For the third year in a row, Apple has been deemed the most environmentally friendly of the world’s major tech companies, according to a new report from environmental organization Greenpeace.
Apple, along with Google and Facebook — the other highest scorers in the report — made a pledge in 2012 to to transition to 100% renewable energy. Its new headquarters, which are currently under construction, will run completely on renewable energy, with an estimated 700,000 square feet of solar panels.
According to the report, Apple has “played a catalytic role within its IT supply chain, pushing other IT data center and cloud operators who help deliver pieces of Apple’s corner of the internet to follow their lead in powering their operations with renewable energy.”
Greenpeace has been measuring the energy performance of the information technology sector since 2009, and its newest report states that the organization has seen a significant increase in the degree to which the largest internet companies prioritize renewables.
According to the report, the energy footprint of the IT sector is currently estimated to account for 7% of global electricity. But since global internet traffic is expected to rise threefold by 2020 — and with it the sector’s energy footprint — company commitments to and plans for sustainability will become even more important.
Netflix, on the other hand, stood out with notably unimpressive scores.
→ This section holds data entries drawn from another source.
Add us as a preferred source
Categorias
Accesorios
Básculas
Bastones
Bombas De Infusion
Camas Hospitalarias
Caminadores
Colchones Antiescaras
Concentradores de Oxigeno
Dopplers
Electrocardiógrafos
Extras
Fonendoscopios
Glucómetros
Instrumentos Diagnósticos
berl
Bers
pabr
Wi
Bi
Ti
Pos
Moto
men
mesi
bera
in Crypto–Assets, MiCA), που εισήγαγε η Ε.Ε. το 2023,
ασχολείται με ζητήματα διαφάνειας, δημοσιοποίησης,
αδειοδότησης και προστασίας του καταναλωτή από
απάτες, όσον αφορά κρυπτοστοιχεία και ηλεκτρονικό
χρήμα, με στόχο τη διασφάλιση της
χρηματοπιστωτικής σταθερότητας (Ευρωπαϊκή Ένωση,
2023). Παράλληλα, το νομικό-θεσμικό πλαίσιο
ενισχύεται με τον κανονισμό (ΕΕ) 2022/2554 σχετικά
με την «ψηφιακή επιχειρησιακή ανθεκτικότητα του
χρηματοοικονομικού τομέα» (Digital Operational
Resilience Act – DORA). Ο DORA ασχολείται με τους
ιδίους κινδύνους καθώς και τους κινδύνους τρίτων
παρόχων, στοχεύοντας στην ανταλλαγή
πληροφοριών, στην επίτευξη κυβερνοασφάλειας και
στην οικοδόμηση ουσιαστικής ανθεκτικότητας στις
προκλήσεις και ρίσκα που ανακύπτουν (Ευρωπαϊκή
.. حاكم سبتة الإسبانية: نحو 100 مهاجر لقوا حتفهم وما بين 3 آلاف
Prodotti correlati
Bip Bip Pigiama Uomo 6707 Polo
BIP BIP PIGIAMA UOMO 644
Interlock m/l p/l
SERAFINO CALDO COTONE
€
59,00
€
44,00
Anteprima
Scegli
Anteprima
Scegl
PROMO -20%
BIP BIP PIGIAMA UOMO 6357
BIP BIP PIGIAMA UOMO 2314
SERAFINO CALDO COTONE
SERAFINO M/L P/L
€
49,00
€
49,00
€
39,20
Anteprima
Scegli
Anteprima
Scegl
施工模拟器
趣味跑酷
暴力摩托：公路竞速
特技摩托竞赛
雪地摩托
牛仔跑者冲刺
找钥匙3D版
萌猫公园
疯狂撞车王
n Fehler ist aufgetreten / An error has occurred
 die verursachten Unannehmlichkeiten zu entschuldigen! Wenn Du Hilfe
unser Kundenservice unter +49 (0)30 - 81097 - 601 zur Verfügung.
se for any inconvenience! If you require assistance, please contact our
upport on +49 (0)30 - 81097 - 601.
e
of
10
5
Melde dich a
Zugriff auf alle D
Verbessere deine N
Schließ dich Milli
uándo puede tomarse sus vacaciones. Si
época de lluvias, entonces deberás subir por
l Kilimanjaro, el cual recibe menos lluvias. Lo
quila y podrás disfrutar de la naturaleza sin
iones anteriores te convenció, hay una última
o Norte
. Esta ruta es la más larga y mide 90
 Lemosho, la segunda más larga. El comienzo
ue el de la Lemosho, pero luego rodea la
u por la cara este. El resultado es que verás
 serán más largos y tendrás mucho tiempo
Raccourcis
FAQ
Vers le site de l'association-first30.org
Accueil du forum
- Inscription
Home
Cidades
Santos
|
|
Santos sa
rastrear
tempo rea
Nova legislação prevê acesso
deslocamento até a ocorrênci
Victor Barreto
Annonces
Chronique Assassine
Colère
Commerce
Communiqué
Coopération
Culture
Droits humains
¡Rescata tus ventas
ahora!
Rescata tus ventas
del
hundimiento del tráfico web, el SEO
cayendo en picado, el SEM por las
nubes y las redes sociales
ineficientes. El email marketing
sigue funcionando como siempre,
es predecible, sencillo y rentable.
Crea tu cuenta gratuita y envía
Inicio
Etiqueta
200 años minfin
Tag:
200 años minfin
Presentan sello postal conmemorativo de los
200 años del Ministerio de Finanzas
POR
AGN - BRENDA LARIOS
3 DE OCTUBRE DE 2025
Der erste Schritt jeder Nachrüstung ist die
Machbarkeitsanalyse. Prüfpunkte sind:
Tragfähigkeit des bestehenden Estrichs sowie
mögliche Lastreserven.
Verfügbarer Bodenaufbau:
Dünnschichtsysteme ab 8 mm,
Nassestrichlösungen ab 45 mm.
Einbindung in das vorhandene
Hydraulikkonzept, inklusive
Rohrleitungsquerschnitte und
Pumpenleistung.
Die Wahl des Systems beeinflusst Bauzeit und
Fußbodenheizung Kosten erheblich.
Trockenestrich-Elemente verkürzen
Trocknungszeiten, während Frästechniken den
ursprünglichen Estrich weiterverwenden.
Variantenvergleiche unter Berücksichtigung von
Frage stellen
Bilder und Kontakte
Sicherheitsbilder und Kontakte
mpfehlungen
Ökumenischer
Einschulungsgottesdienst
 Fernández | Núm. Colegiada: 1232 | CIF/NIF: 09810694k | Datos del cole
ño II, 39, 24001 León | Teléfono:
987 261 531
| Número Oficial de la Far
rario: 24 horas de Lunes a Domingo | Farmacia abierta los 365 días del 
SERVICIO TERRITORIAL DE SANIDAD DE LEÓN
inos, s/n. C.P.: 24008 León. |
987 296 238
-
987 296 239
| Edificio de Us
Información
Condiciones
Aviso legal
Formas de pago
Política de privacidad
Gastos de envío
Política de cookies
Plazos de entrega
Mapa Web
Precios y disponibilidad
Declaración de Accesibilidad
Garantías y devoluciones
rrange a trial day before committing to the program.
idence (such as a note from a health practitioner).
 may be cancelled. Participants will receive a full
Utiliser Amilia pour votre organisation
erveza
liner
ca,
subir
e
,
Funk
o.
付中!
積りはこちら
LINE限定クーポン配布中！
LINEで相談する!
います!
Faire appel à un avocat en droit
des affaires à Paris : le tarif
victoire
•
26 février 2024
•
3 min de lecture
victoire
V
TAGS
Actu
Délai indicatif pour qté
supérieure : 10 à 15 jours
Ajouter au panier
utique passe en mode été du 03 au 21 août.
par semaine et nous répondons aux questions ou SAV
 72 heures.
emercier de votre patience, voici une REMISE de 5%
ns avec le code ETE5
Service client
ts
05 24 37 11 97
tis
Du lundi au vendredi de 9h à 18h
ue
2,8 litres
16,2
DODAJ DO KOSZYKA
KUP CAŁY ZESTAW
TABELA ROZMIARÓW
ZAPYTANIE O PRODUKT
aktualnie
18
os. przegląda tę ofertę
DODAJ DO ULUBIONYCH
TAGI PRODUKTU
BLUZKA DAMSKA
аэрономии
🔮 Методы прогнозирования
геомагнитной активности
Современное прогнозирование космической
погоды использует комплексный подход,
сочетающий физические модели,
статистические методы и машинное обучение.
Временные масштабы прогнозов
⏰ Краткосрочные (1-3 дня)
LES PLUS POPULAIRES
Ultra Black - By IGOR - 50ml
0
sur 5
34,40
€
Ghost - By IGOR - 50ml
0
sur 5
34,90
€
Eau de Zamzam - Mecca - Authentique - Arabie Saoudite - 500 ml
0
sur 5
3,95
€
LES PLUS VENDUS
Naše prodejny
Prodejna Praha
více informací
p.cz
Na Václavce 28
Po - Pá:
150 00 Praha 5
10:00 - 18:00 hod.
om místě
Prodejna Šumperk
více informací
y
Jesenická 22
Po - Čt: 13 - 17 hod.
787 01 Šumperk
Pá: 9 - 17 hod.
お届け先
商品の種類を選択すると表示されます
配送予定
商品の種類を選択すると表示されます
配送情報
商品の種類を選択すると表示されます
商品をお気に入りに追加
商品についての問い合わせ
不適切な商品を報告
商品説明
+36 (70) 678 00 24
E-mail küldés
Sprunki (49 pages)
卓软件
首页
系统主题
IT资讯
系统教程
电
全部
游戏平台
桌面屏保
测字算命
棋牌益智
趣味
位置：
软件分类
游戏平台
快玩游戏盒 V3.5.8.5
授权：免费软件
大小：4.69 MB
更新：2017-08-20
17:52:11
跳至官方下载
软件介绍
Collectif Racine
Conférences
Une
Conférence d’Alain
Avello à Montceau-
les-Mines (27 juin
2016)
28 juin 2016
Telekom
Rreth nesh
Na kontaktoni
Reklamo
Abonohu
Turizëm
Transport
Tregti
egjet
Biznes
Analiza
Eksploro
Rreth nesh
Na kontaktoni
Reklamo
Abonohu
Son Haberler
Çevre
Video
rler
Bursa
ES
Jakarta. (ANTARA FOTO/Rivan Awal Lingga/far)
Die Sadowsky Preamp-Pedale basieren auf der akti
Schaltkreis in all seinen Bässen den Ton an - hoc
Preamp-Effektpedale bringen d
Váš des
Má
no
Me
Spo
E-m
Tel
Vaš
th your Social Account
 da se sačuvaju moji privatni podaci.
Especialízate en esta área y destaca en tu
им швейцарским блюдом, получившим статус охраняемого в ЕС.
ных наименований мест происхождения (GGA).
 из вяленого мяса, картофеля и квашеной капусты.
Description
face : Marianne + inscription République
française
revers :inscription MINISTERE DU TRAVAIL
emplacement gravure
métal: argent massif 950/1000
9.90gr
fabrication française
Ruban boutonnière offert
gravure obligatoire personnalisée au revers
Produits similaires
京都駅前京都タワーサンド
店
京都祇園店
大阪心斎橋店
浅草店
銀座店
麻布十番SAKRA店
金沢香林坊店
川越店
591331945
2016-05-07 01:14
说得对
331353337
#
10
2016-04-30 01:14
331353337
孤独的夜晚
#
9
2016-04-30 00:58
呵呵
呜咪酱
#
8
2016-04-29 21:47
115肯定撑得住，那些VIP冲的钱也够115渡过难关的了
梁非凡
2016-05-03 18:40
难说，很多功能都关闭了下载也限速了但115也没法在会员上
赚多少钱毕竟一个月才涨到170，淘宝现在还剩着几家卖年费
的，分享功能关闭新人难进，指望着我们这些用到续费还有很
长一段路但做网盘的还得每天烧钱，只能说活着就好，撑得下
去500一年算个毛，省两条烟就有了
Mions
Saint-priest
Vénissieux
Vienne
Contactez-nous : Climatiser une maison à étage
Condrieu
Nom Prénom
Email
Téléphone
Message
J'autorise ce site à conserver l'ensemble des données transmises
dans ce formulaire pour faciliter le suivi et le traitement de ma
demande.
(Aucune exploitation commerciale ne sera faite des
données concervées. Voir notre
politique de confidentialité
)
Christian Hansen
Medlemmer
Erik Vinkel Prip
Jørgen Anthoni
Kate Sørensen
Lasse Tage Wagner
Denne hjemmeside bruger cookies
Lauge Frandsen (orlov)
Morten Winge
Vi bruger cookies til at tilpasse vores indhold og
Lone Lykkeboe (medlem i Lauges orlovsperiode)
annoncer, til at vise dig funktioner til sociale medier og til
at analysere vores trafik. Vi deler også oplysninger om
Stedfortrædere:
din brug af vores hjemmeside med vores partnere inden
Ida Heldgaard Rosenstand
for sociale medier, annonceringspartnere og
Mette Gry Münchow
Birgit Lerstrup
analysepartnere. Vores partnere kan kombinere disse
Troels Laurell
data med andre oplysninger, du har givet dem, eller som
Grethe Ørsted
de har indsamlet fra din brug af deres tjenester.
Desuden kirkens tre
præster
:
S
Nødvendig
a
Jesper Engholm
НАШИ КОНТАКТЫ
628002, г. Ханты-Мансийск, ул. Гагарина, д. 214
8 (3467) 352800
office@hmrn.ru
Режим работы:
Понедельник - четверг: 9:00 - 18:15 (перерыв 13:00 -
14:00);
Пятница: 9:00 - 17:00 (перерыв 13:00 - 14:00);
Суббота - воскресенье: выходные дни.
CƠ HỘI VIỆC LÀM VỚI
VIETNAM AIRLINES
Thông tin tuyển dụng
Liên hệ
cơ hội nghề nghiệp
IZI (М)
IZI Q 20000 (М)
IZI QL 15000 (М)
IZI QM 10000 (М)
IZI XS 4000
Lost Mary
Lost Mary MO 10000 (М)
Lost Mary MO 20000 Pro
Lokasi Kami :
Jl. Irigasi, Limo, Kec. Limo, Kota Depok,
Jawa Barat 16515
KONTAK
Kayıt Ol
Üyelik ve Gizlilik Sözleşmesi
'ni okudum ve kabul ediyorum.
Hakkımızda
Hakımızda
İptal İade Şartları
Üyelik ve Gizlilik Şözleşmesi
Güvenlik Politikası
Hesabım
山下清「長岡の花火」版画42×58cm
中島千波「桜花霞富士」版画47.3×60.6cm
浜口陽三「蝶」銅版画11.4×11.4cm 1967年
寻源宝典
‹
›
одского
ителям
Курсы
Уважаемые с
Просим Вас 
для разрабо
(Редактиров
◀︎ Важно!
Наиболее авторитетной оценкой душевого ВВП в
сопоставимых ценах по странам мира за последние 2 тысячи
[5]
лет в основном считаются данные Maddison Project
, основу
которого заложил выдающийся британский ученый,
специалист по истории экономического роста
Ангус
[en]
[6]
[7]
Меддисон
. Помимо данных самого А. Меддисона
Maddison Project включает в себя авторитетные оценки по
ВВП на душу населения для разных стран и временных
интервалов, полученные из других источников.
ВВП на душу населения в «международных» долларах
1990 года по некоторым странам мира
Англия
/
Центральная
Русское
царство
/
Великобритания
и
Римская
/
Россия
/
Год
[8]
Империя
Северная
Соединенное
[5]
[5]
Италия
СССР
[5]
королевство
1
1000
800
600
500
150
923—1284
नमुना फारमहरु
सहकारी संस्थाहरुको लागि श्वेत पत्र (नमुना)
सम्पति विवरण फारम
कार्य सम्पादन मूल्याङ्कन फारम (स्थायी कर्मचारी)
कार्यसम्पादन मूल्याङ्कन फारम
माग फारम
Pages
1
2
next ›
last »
The report estimates that Netflix’s video streaming accounts for a third of internet traffic on North American networks, but the company received an overall grade of D, with Fs in three of five subcategories.
The report points out that Netflix has not given any public commitment to renewable energy, and that “unlike other major video streaming platforms such as Apple, Facebook, or Google, Netflix does not regularly provide energy consumption data, greenhouse gas emissions, or the actual energy mix of its global operations.”
The streaming company will have to make some changes if it wants a better grade next year.